Realtor breaks down how outrageously house prices have risen against income in just four years
Is buying a home still part of the American Dream?
Does this conversation sound familiar?
Millennial: "Housing costs are ridiculous. And now mortgage rates are double what they were a few years ago. How am I supposed to afford to buy a house?"
Boomer: "You know what the interest rate was on my first house? Over 16%. I'd have loved to have a 7% interest mortgage!"
Millennial: "But you could raise a family on a single middle-class income when you were my age. That's just not possible now."
Boomer: "Well, maybe if you stopped buying avocado toast and Starbucks, you could afford a house."
Millennial: [blank stare]
Generational battles over economics aren't new, but some eras provide more fodder for such exchanges than others. Right now, it's the cost of housing that has younger people feeling stuck while older folks (or people who were lucky enough to land a house several years ago) are sitting pretty on the equity they've gained since the pandemic started.
Those of us who already own a house and aren't thinking of selling any time soon may not be fully aware of how drastically things have changed for those in the homebuying market. One realtor on TikTok shared a breakdown of the numbers, and it is eye-opening.
Housing cost from 1995 vs 2019 vs 2023
Umm, yeah. It would take a truckload of avocado toast to even come close to making up for that increase. And these numbers are assuming you could even afford an $84,000 down payment. First-time homebuyers can often qualify for a 3% down loan, which makes it easier to get into the house but increases the monthly payment.
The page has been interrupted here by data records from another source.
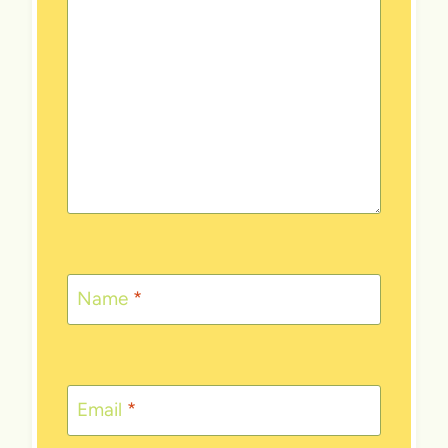
Name
*
Email
*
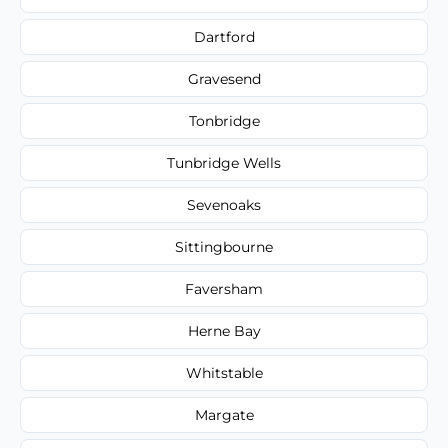
Dartford
Gravesend
Tonbridge
Tunbridge Wells
Sevenoaks
Sittingbourne
Faversham
Herne Bay
Whitstable
Margate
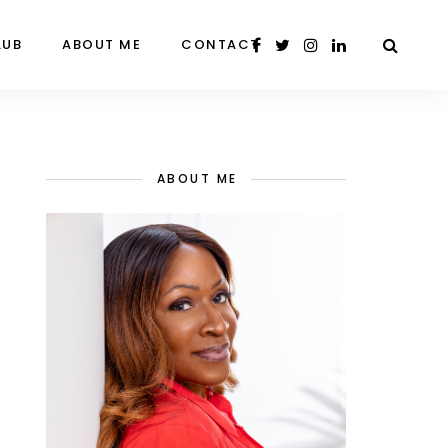
LUB
ABOUT ME
CONTACT
ABOUT ME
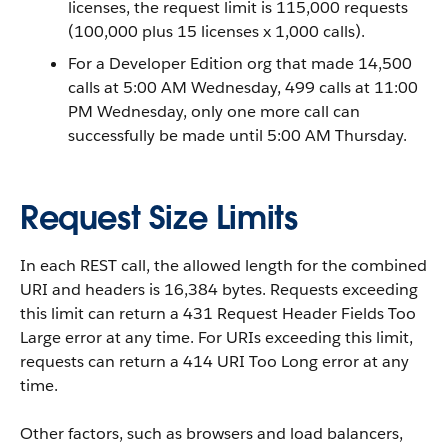
licenses, the request limit is 115,000 requests
(100,000 plus 15 licenses x 1,000 calls).
For a Developer Edition org that made 14,500
calls at 5:00 AM Wednesday, 499 calls at 11:00
PM Wednesday, only one more call can
successfully be made until 5:00 AM Thursday.
Request Size Limits
In each REST call, the allowed length for the combined
URI and headers is 16,384 bytes. Requests exceeding
this limit can return a 431 Request Header Fields Too
Large error at any time. For URIs exceeding this limit,
requests can return a 414 URI Too Long error at any
time.
Other factors, such as browsers and load balancers,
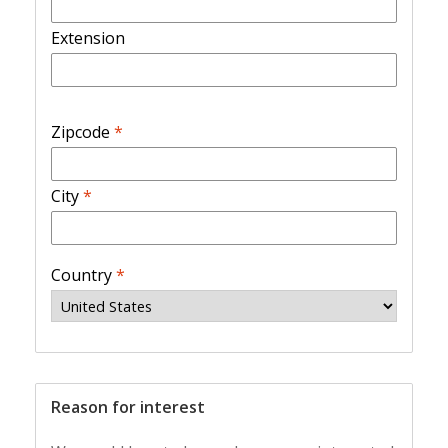
Extension
Zipcode
*
City
*
Country
*
Reason for interest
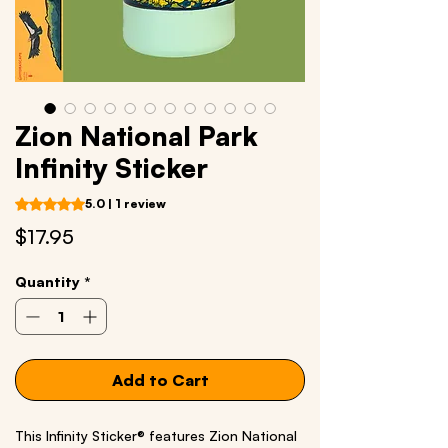
Zion National Park
Infinity Sticker
Rating is 5.0 out of five stars based on 1 review
5.0 | 1 review
Price
$17.95
Quantity
*
Add to Cart
This Infinity Sticker® features Zion National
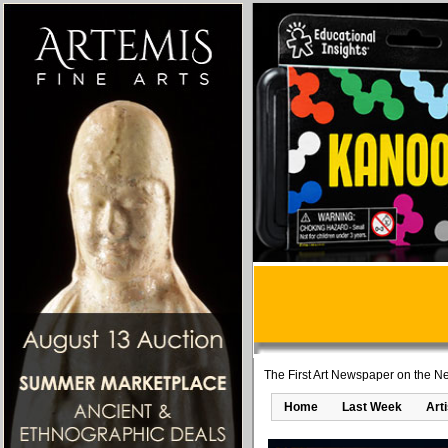
The First Art Newspaper on the Ne
Home
Last Week
Art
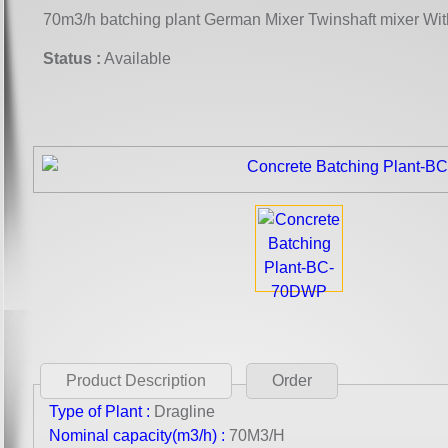
70m3/h batching plant German Mixer Twinshaft mixer Wi
Status :
Available
Product Description
Order
Type of Plant :
Dragline
Nominal capacity(m3/h) :
70M3/H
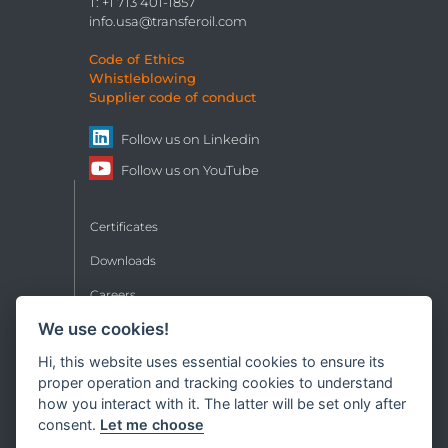
T: +1 713 401-1857
info.usa@transferoil.com
Code of Ethics
Whistleblowing
Supplier code of conduct
Follow us on
Linkedin
Follow us on
YouTube
Certificates
Downloads
Careers
We use cookies!
Contacts
Hi, this website uses essential cookies to ensure its
Sales conditions
proper operation and tracking cookies to understand
Privacy
how you interact with it. The latter will be set only after
consent.
Let me choose
Copyright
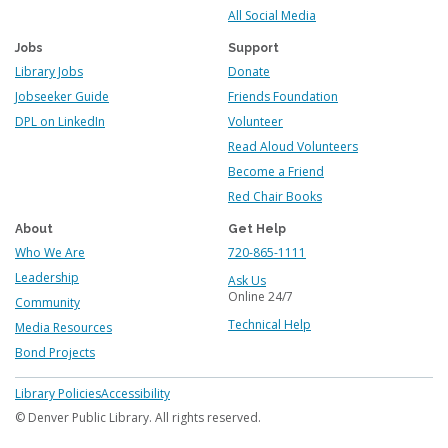
All Social Media
Jobs
Support
Library Jobs
Donate
Jobseeker Guide
Friends Foundation
DPL on LinkedIn
Volunteer
Read Aloud Volunteers
Become a Friend
Red Chair Books
About
Get Help
Who We Are
720-865-1111
Leadership
Ask Us
Online 24/7
Community
Technical Help
Media Resources
Bond Projects
Footer
Library Policies
Accessibility
menu
© Denver Public Library. All rights reserved.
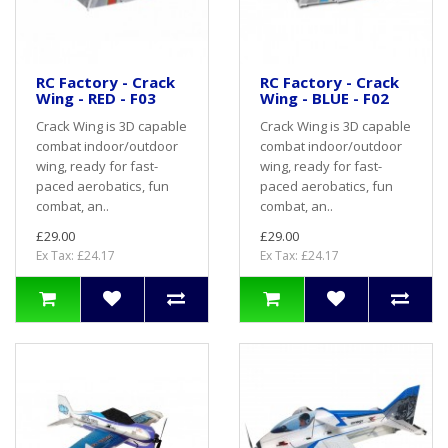
RC Factory - Crack
RC Factory - Crack
Wing - RED - F03
Wing - BLUE - F02
Crack Wing is 3D capable
Crack Wing is 3D capable
combat indoor/outdoor
combat indoor/outdoor
wing, ready for fast-
wing, ready for fast-
paced aerobatics, fun
paced aerobatics, fun
combat, an..
combat, an..
£29.00
£29.00
Ex Tax: £24.17
Ex Tax: £24.17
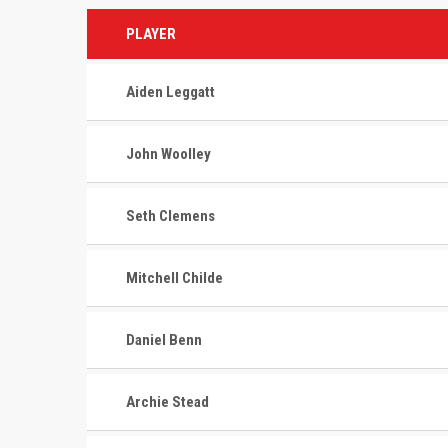
PLAYER
Aiden Leggatt
John Woolley
Seth Clemens
Mitchell Childe
Daniel Benn
ABOUT US
RECENT
Archie Stead
The St. Lazare Avalanche are the
MAY 10, 202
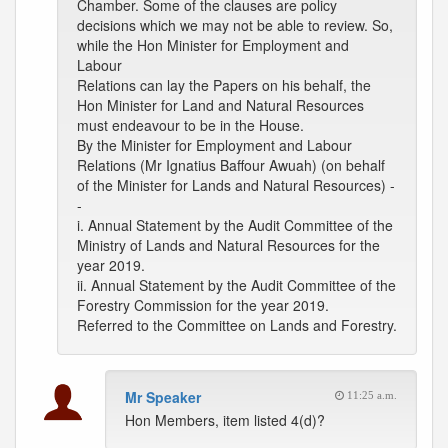
Chamber. Some of the clauses are policy
decisions which we may not be able to review. So,
while the Hon Minister for Employment and
Labour
Relations can lay the Papers on his behalf, the
Hon Minister for Land and Natural Resources
must endeavour to be in the House.
By the Minister for Employment and Labour
Relations (Mr Ignatius Baffour Awuah) (on behalf
of the Minister for Lands and Natural Resources) -
-
i. Annual Statement by the Audit Committee of the
Ministry of Lands and Natural Resources for the
year 2019.
ii. Annual Statement by the Audit Committee of the
Forestry Commission for the year 2019.
Referred to the Committee on Lands and Forestry.
Mr Speaker
11:25 a.m.
Hon Members, item listed 4(d)?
People in the comments commiserated, and many people asked what they were supposed to do in light of this reality. Some suggested buying land and putting a cheap mini-home on it until they had enough saved up to build a house. Others said to wait it out because the current market isn't sustainable and we may see a housing crash. (Though, as one commenter pointed out, "[In] 2019 we were told everything would crash but instead everything went up in record numbers.")
Some blamed the current administration, completely ignoring the global pandemic of the past three years that resulted in economic upheaval and ongoing fallout everywhere. The immediate housing market has always been somewhat unpredictable, and it's a crapshoot as to whether or not it's the best time to buy.
But when you can't even come close to affording it, it's a moot question anyway. Surely, something's got to give, but the question is what, when and how.